Can we find our mojo in happy isolation?

Is it just me, or do people seem to be embracing the idea of social quarantine?

We're all a bit scared - even those who are talking the big talk on flu numbers - and we're looking for trouble on every corner.

When I was in a shop in Sydney not long ago, I sneezed. I looked up to see a man staring at me in disgust. It has taken me a few weeks to catch his drift.

The talk has turned to unheard of cancellations - shows, concerts and - oh my good golly - sporting events.

You'd think the NRL were the only ones in the grip of this thing.

Come off the field and join us mere mortals in the great toilet paper race.

The idea of coronavirus has turned into a frisbee-shaped grenade hurtled over the trenches. You never know where it might come from.

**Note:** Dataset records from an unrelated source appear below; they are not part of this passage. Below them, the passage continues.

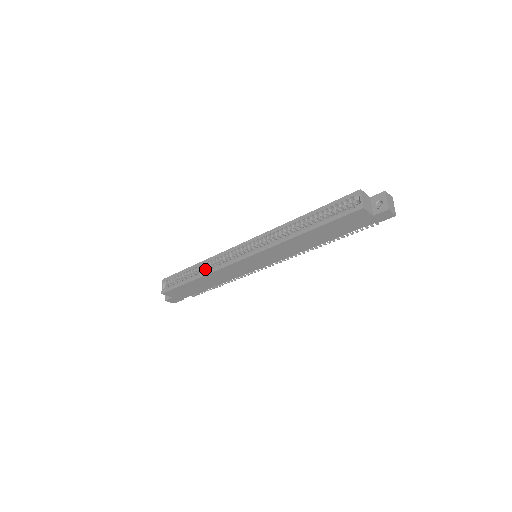
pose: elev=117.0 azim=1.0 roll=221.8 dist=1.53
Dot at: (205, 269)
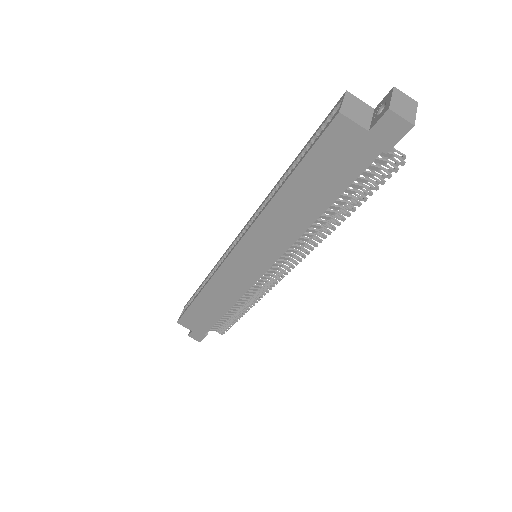
Dot at: occluded
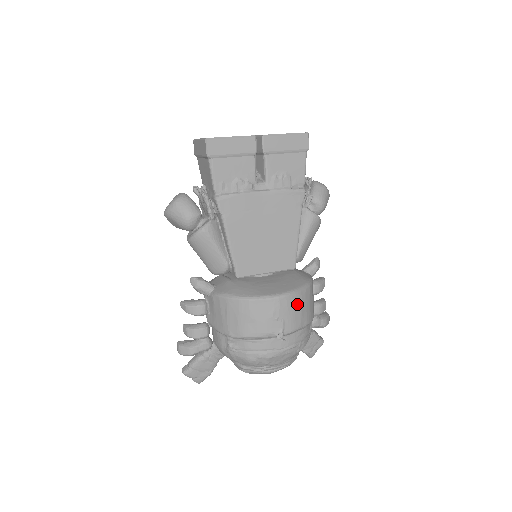
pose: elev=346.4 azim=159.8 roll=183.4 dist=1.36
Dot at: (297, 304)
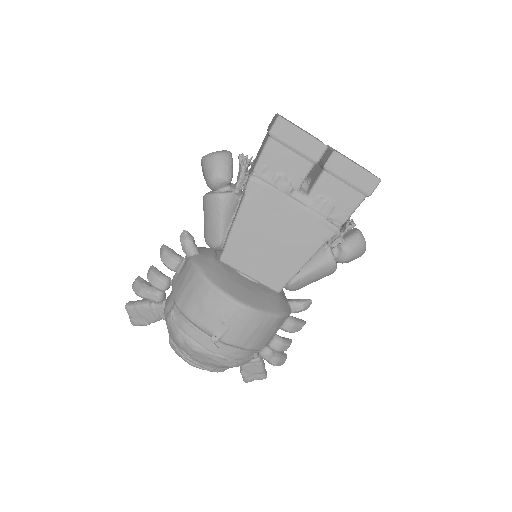
Dot at: (252, 324)
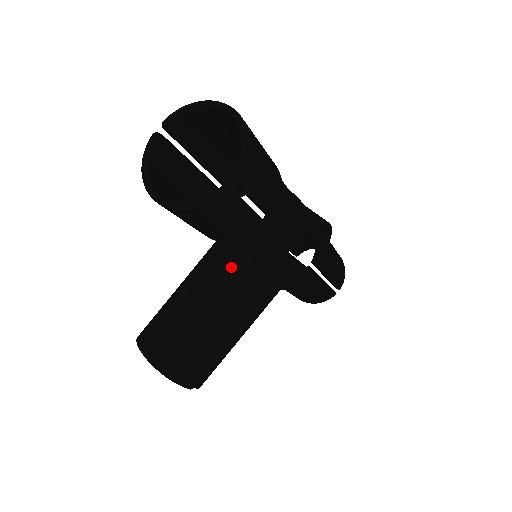
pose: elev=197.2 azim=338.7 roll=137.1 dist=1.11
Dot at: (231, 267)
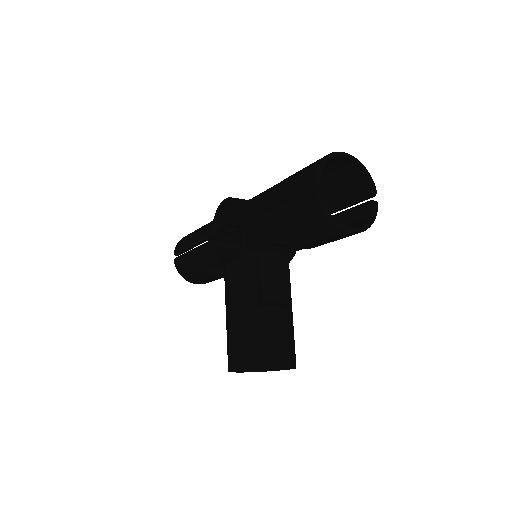
Dot at: occluded
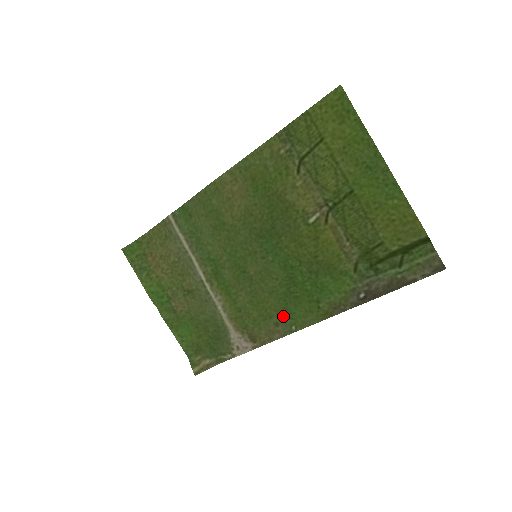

The things that are the very fabric of our communities - Anzac Day celebrations, school excursions, the list goes on and on... all withered into a memory.

But... and it's a sneaky but... there is a certain air of nirvana (small "n" - we're not talking Team Spirit here) about the place.

We can sense a pocket of time when different rules apply and we might be able to spend usually forbidden time with our own families in our own homes.

The bliss.

I'm not taking this lightly. Coronavirus is a freakish thing having a terrible impact on economies, plans, families and health.

It's just that I think we might be realising we are all running a little too fast.

Would it be so bad to slow down, even just for 14 days?

Would it be so bad to have less commitments, fewer events packed into our days, a little more time in our own backyards?

It is not so bad to realise how vulnerable we are.

We are just human beings walking about in a fragile skin. We can be brought down by something too small to see.

Where is all our technology then?

Are our iphones and Macbooks and high-performance vehicles really the be-all and end-all of everything?

This appears to be an opportunity to reconnect with the things that make us human and remember the things that matter.

It's also a time to be a bit unselfish.

My sympathies go to those who are on the front line of this latest 2020 challenge.

May you preserve good health - and may you find your own little piece of nirvana at home when this all becomes an unbelievable memory.

Marie Low is a freelance journalist based in Gunnedah.